- _PROVIDED TEXT_
•••••
[Server-devel] Best XSCE strategy for us in Pacific with XO-1.5 2GB Testing XSCE 3 on XO 1.5 2GB os855

George Hunt georgejhunt at gmail.com
Wed Jun 19 05:25:55 EDT 2013


Thanks James. I always learn a lot from your communications.


On Tue, Jun 18, 2013 at 7:34 PM, James Cameron <quozl at laptop.org> wrote:

> G'day George,
>
> On Tue, Jun 18, 2013 at 12:27:08PM -0400, George Hunt wrote:
> > I followed the suggestions at
> http://wiki.laptop.org/go/Release_notes/10.1.0#
> > External_SD -- substituting 31035o1.zd for the earlier OS64.
> >
> > devalias fsdisk /sd/disk at 1:0
> > fs-update u:\os64.zd
>
> I've changed the instructions to read
>
>     devalias fsdisk ext:0
>
> because it is easier to type, and does the same thing.
>
> > after the reboot, the "df" command indicated rootfs had a size of
> > 60GB. I was able to write and read from the command line as olpc and
> > as root. So I believe that indicates that 64GB drives do work on the
> > XO-1.5.
>
> Yes, I agree it works on your XO-1.5.  It is now more likely that it
> will work on other XO-1.5.
•••••
Rendered images with source text:

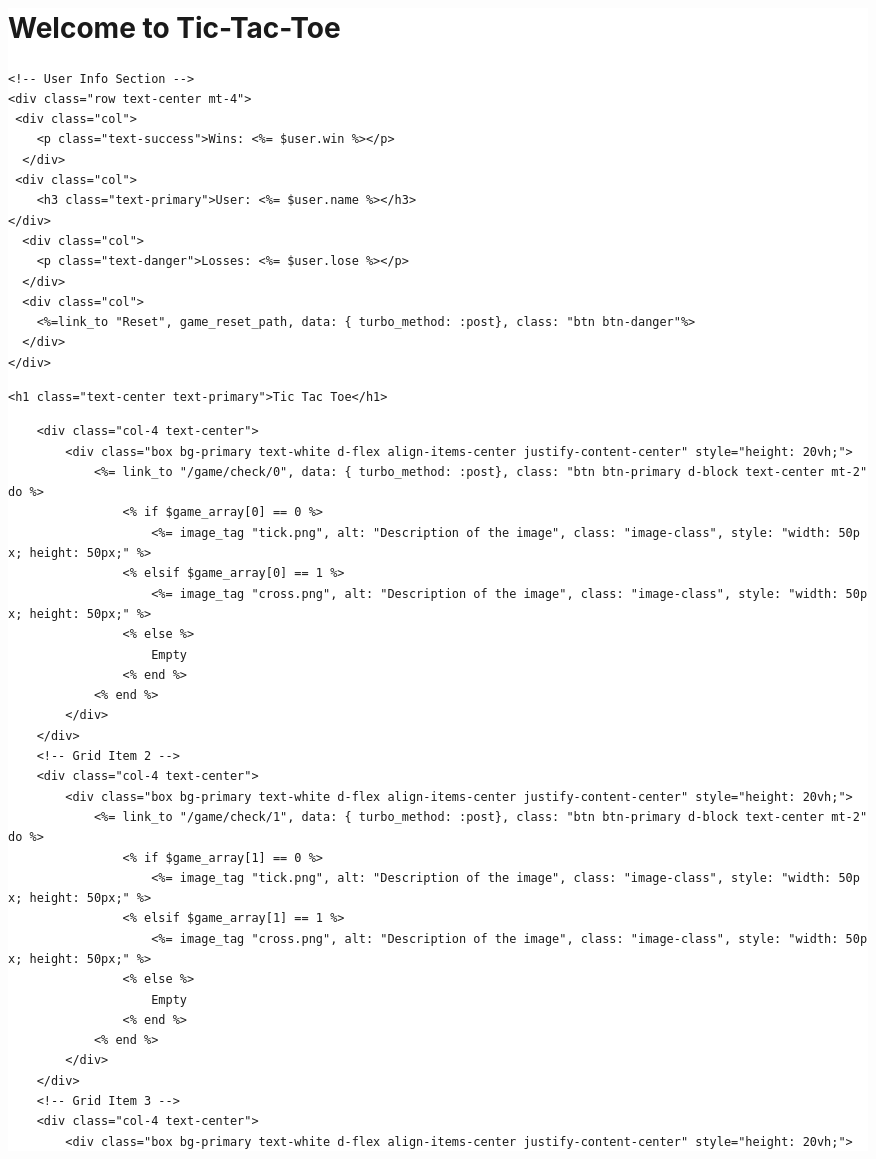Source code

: <div class="container mt-4">
    <h1 class="text-center text-primary">Welcome to Tic-Tac-Toe</h1>
    
    <!-- User Info Section -->
    <div class="row text-center mt-4">
     <div class="col">
        <p class="text-success">Wins: <%= $user.win %></p>
      </div>
     <div class="col">
        <h3 class="text-primary">User: <%= $user.name %></h3>
    </div>
      <div class="col">
        <p class="text-danger">Losses: <%= $user.lose %></p>
      </div>
      <div class="col">
        <%=link_to "Reset", game_reset_path, data: { turbo_method: :post}, class: "btn btn-danger"%>
      </div>
    </div>
</div>

    <h1 class="text-center text-primary">Tic Tac Toe</h1>
<div class="container mt-4 tg">
    <div class="row">
        <!-- Grid Item 1 -->
   

        <div class="col-4 text-center">
            <div class="box bg-primary text-white d-flex align-items-center justify-content-center" style="height: 20vh;">
                <%= link_to "/game/check/0", data: { turbo_method: :post}, class: "btn btn-primary d-block text-center mt-2" do %>
                    <% if $game_array[0] == 0 %>
                        <%= image_tag "tick.png", alt: "Description of the image", class: "image-class", style: "width: 50px; height: 50px;" %>
                    <% elsif $game_array[0] == 1 %>
                        <%= image_tag "cross.png", alt: "Description of the image", class: "image-class", style: "width: 50px; height: 50px;" %>
                    <% else %>
                        Empty
                    <% end %>
                <% end %>
            </div>
        </div>
        <!-- Grid Item 2 -->
        <div class="col-4 text-center">
            <div class="box bg-primary text-white d-flex align-items-center justify-content-center" style="height: 20vh;">
                <%= link_to "/game/check/1", data: { turbo_method: :post}, class: "btn btn-primary d-block text-center mt-2" do %>
                    <% if $game_array[1] == 0 %>
                        <%= image_tag "tick.png", alt: "Description of the image", class: "image-class", style: "width: 50px; height: 50px;" %>
                    <% elsif $game_array[1] == 1 %>
                        <%= image_tag "cross.png", alt: "Description of the image", class: "image-class", style: "width: 50px; height: 50px;" %>
                    <% else %>
                        Empty
                    <% end %>
                <% end %>
            </div>
        </div>
        <!-- Grid Item 3 -->
        <div class="col-4 text-center">
            <div class="box bg-primary text-white d-flex align-items-center justify-content-center" style="height: 20vh;">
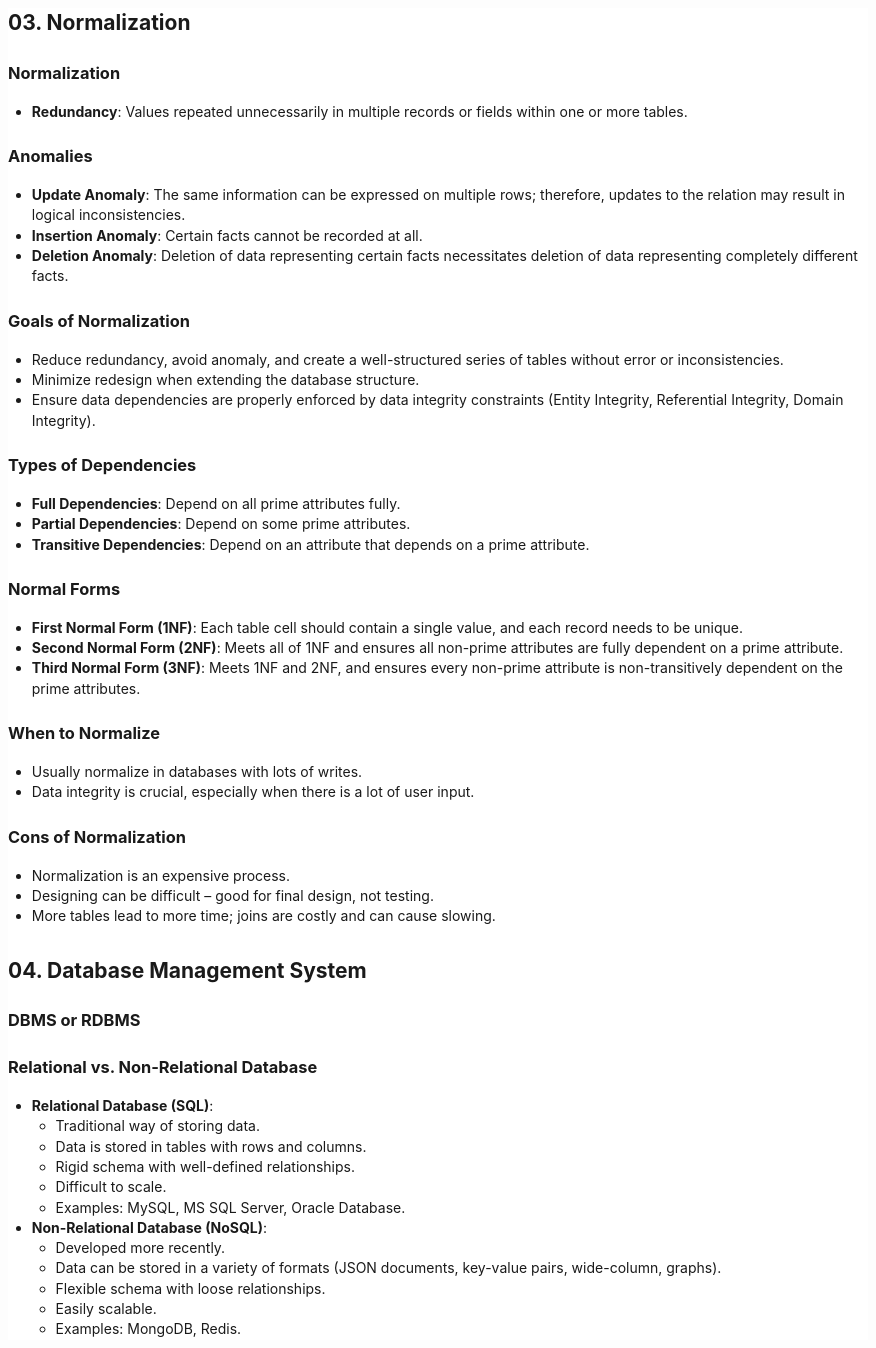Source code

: ## 03. Normalization

### Normalization
- **Redundancy**: Values repeated unnecessarily in multiple records or fields within one or more tables.

### Anomalies
- **Update Anomaly**: The same information can be expressed on multiple rows; therefore, updates to the relation may result in logical inconsistencies.
- **Insertion Anomaly**: Certain facts cannot be recorded at all.
- **Deletion Anomaly**: Deletion of data representing certain facts necessitates deletion of data representing completely different facts.

### Goals of Normalization
- Reduce redundancy, avoid anomaly, and create a well-structured series of tables without error or inconsistencies.
- Minimize redesign when extending the database structure.
- Ensure data dependencies are properly enforced by data integrity constraints (Entity Integrity, Referential Integrity, Domain Integrity).

### Types of Dependencies
- **Full Dependencies**: Depend on all prime attributes fully.
- **Partial Dependencies**: Depend on some prime attributes.
- **Transitive Dependencies**: Depend on an attribute that depends on a prime attribute.

### Normal Forms
- **First Normal Form (1NF)**: Each table cell should contain a single value, and each record needs to be unique.
- **Second Normal Form (2NF)**: Meets all of 1NF and ensures all non-prime attributes are fully dependent on a prime attribute.
- **Third Normal Form (3NF)**: Meets 1NF and 2NF, and ensures every non-prime attribute is non-transitively dependent on the prime attributes.

### When to Normalize
- Usually normalize in databases with lots of writes.
- Data integrity is crucial, especially when there is a lot of user input.

### Cons of Normalization
- Normalization is an expensive process.
- Designing can be difficult – good for final design, not testing.
- More tables lead to more time; joins are costly and can cause slowing.

## 04. Database Management System

### DBMS or RDBMS

### Relational vs. Non-Relational Database
- **Relational Database (SQL)**:
  - Traditional way of storing data.
  - Data is stored in tables with rows and columns.
  - Rigid schema with well-defined relationships.
  - Difficult to scale.
  - Examples: MySQL, MS SQL Server, Oracle Database.
- **Non-Relational Database (NoSQL)**:
  - Developed more recently.
  - Data can be stored in a variety of formats (JSON documents, key-value pairs, wide-column, graphs).
  - Flexible schema with loose relationships.
  - Easily scalable.
  - Examples: MongoDB, Redis.
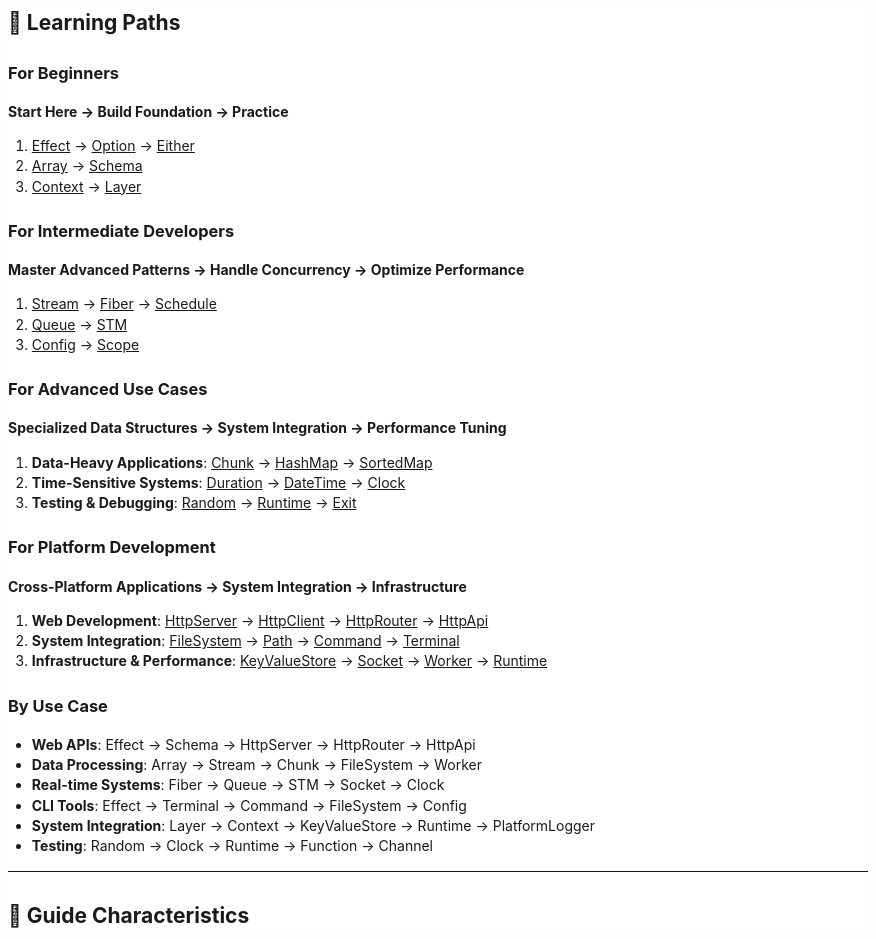 
## 🎯 Learning Paths

### For Beginners
**Start Here → Build Foundation → Practice**
1. [Effect](./effect/Effect-Guide.md) → [Option](./effect/Option-Guide.md) → [Either](./effect/Either-Guide.md)
2. [Array](./effect/Array-Guide.md) → [Schema](./effect/Schema-Guide.md) 
3. [Context](./effect/Context-Guide.md) → [Layer](./effect/Layer-Guide.md)

### For Intermediate Developers  
**Master Advanced Patterns → Handle Concurrency → Optimize Performance**
1. [Stream](./effect/Stream-Guide.md) → [Fiber](./effect/Fiber-Guide.md) → [Schedule](./effect/Schedule-Guide.md)
2. [Queue](./effect/Queue-Guide.md) → [STM](./effect/STM-Guide.md)
3. [Config](./effect/Config-Guide.md) → [Scope](./effect/Scope-Guide.md)

### For Advanced Use Cases
**Specialized Data Structures → System Integration → Performance Tuning**
1. **Data-Heavy Applications**: [Chunk](./effect/Chunk-Guide.md) → [HashMap](./effect/HashMap-Guide.md) → [SortedMap](./effect/SortedMap-Guide.md)
2. **Time-Sensitive Systems**: [Duration](./effect/Duration-Guide.md) → [DateTime](./effect/DateTime-Guide.md) → [Clock](./effect/Clock-Guide.md)
3. **Testing & Debugging**: [Random](./effect/Random-Guide.md) → [Runtime](./effect/Runtime-Guide.md) → [Exit](./effect/Exit-Guide.md)

### For Platform Development
**Cross-Platform Applications → System Integration → Infrastructure**
1. **Web Development**: [HttpServer](./@effect/platform/HttpServer-Guide.md) → [HttpClient](./@effect/platform/HttpClient-Guide.md) → [HttpRouter](./@effect/platform/HttpRouter-Guide.md) → [HttpApi](./@effect/platform/HttpApi-Guide.md)
2. **System Integration**: [FileSystem](./@effect/platform/FileSystem-Guide.md) → [Path](./@effect/platform/Path-Guide.md) → [Command](./@effect/platform/Command-Guide.md) → [Terminal](./@effect/platform/Terminal-Guide.md)
3. **Infrastructure & Performance**: [KeyValueStore](./@effect/platform/KeyValueStore-Guide.md) → [Socket](./@effect/platform/Socket-Guide.md) → [Worker](./@effect/platform/Worker-Guide.md) → [Runtime](./@effect/platform/Runtime-Guide.md)

### By Use Case
- **Web APIs**: Effect → Schema → HttpServer → HttpRouter → HttpApi
- **Data Processing**: Array → Stream → Chunk → FileSystem → Worker
- **Real-time Systems**: Fiber → Queue → STM → Socket → Clock
- **CLI Tools**: Effect → Terminal → Command → FileSystem → Config
- **System Integration**: Layer → Context → KeyValueStore → Runtime → PlatformLogger
- **Testing**: Random → Clock → Runtime → Function → Channel

---

## 🎯 Guide Characteristics
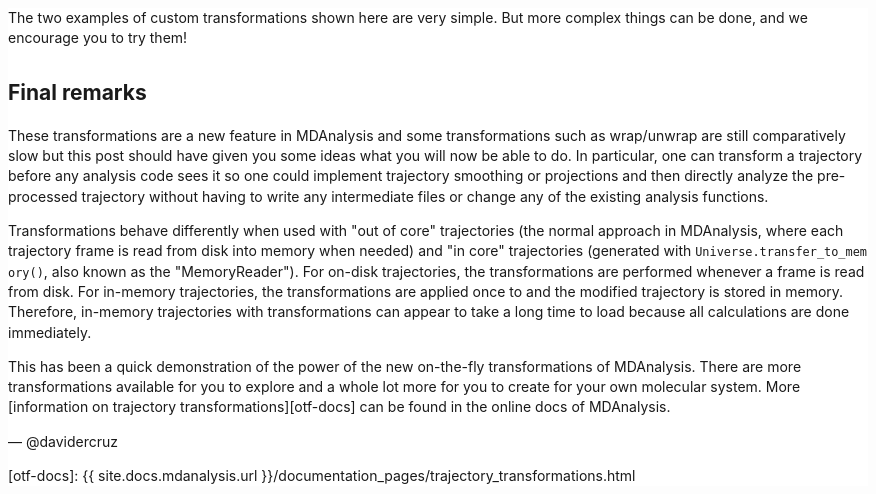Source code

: 
The two examples of custom transformations shown here are very simple. But 
more complex things can be done, and we encourage you to try them!

## Final remarks

These transformations are a new feature in MDAnalysis and some transformations such as
wrap/unwrap are still comparatively slow but this post should have given you some ideas
what you will now be able to do. In particular, one can transform a trajectory before any
analysis code sees it so one could implement trajectory smoothing or projections and then
directly analyze the pre-processed trajectory without having to write any intermediate
files or change any of the existing analysis functions.

Transformations behave differently when used with "out of core" trajectories (the normal
approach in MDAnalysis, where each trajectory frame is read from disk into memory when
needed) and "in core" trajectories (generated with `Universe.transfer_to_memory()`, also
known as the "MemoryReader"). For on-disk trajectories, the transformations are performed
whenever a frame is read from disk. For in-memory trajectories, the transformations are
applied once to and the modified trajectory is stored in memory. Therefore, in-memory
trajectories with transformations can appear to take a long time to load because all
calculations are done immediately.

This has been a quick demonstration of the power of the new on-the-fly transformations of
MDAnalysis. There are more transformations available for you to explore and a whole lot
more for you to create for your own molecular system. More [information on trajectory
transformations][otf-docs] can be found in the online docs of MDAnalysis. 




— @davidercruz

[Gromacs]: http://www.gromacs.org
[NGL Viewer]: http://nglviewer.org/ngl/api/index.html
[otf-docs]: {{ site.docs.mdanalysis.url }}/documentation_pages/trajectory_transformations.html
•••••
- _EXPLORE THE MATERIAL_
a) Answer these from the XSCE mailing list message:
(i) What did James Cameron change the devalias instruction to read?
(ii) What size did the "df" command show for rootfs after the reboot?
(iii) What file was substituted for the earlier OS64?
b) Please arrange the lines of the records from the line with "### Types of Dependencies" up to and including the line with "- Data integrity" as a numbered list, leaving out blank lines.

- _YOUR WRITTEN ANSWERS_
a)
(i) devalias fsdisk ext:0
(ii) 60GB
(iii) 31035o1.zd

b)
1. ### Types of Dependencies
2. - **Full Dependencies**: Depend on all prime attributes fully.
3. - **Partial Dependencies**: Depend on some prime attributes.
4. - **Transitive Dependencies**: Depend on an attribute that depends on a prime attribute.
5. ### Normal Forms
6. - **First Normal Form (1NF)**: Each table cell should contain a single value, and each record needs to be unique.
7. - **Second Normal Form (2NF)**: Meets all of 1NF and ensures all non-prime attributes are fully dependent on a prime attribute.
8. - **Third Normal Form (3NF)**: Meets 1NF and 2NF, and ensures every non-prime attribute is non-transitively dependent on the prime attributes.
9. ### When to Normalize
10. - Usually normalize in databases with lots of writes.
11. - Data integrity is crucial, especially when there is a lot of user input.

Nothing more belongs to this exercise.